Emacs Startup
Using
Emacs we get to manage a larger and larger setup file (either
~/.emacs
or
~/.emacs.d/init.el
), sometime with lots of dependencies, and some
sub-files thanks to the
load
function or the
provide
and
require
mechanism.
Some users are even starting Emacs often enough for the startup time to be a
concern. With an
emacs-uptime
(yes it’s a command, you can
M-x emacs-uptime
) of days to weeks (
10 days, 17 hours, 45 minutes, 34 seconds
as
of this writing), it’s not something I really care about much.
But I know that some
el-get users still do care, and will use
el-get-is-lazy
and do all their Emacs tweaking as
eval-after-load
blocks. Trying to have
an idea of how much a
worst case startup with
el-get is, I have added the
following piece of
elisp
at the very end of my startup code:
(defun dim:notify-startup-done ()
" notify user that Emacs is now ready"
(el-get-notify
"Emacs is ready."
(format "The init sequence took %g seconds."

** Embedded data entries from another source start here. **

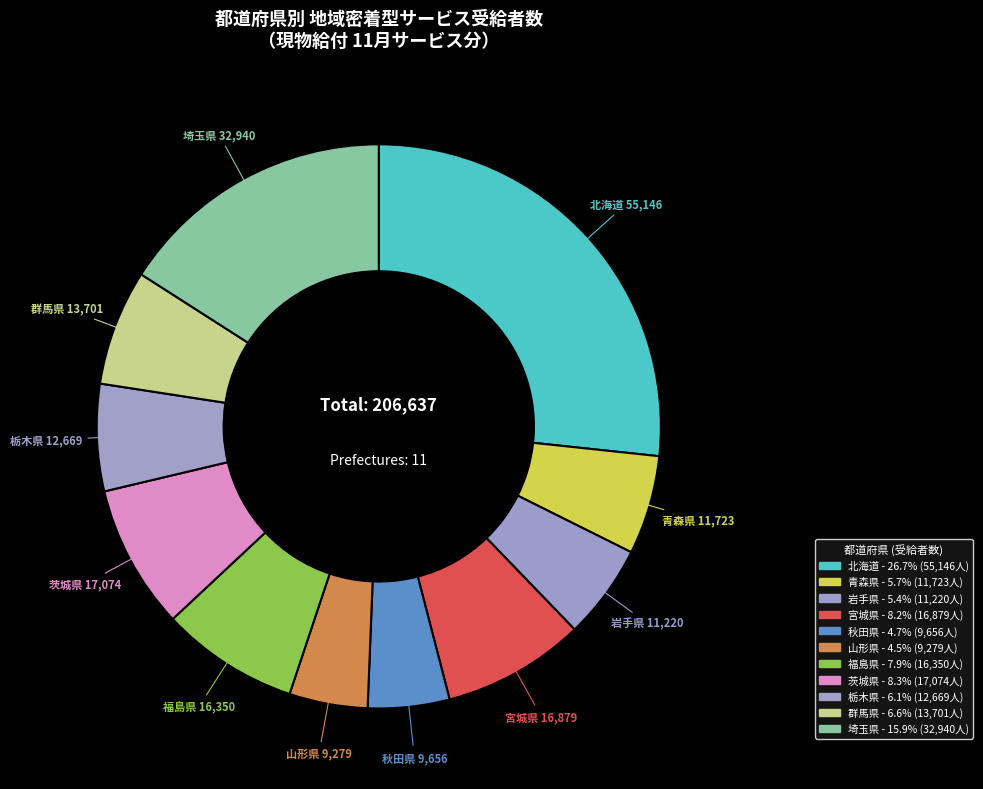

Does any single category account for the majority?

No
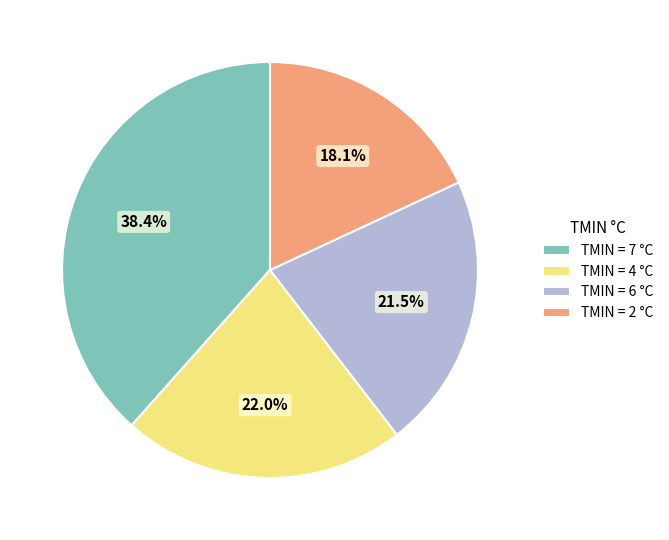

Does any single category account for the majority?

No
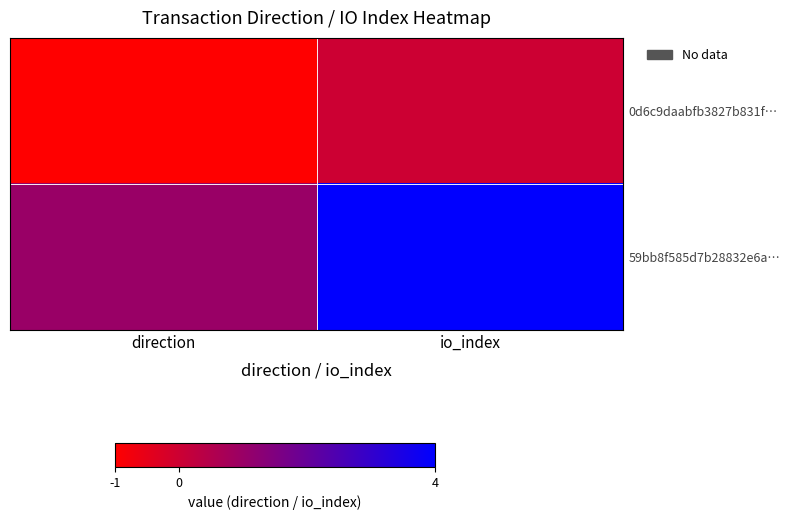

Between direction and io_index, which series saw the biggest shift?

59bb8f585d7b28832e6a…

(float-time (time-subtract after-init-time before-init-time)))))
(add-hook 'after-init-hook 'dim:notify-startup-done)
The
el-get-notify
function will adapt and either use the dbus implementation
from Emacs 24, or
notify.el from
EmacsWiki (just
M-x el-get-install
it if
you need it), or will use its own implementation of an Emacs
Growl client
(it’s about 5 lines long), and baring all of that will use the
message
function.
The reason I say worst case is that I have a lot of packages to initialize at startup, and that I did absolutely no effort for this initializing to be quick. Still, my Emacs setup is taking about 20 seconds to boot. Pretty good I would say, for a weekly operation.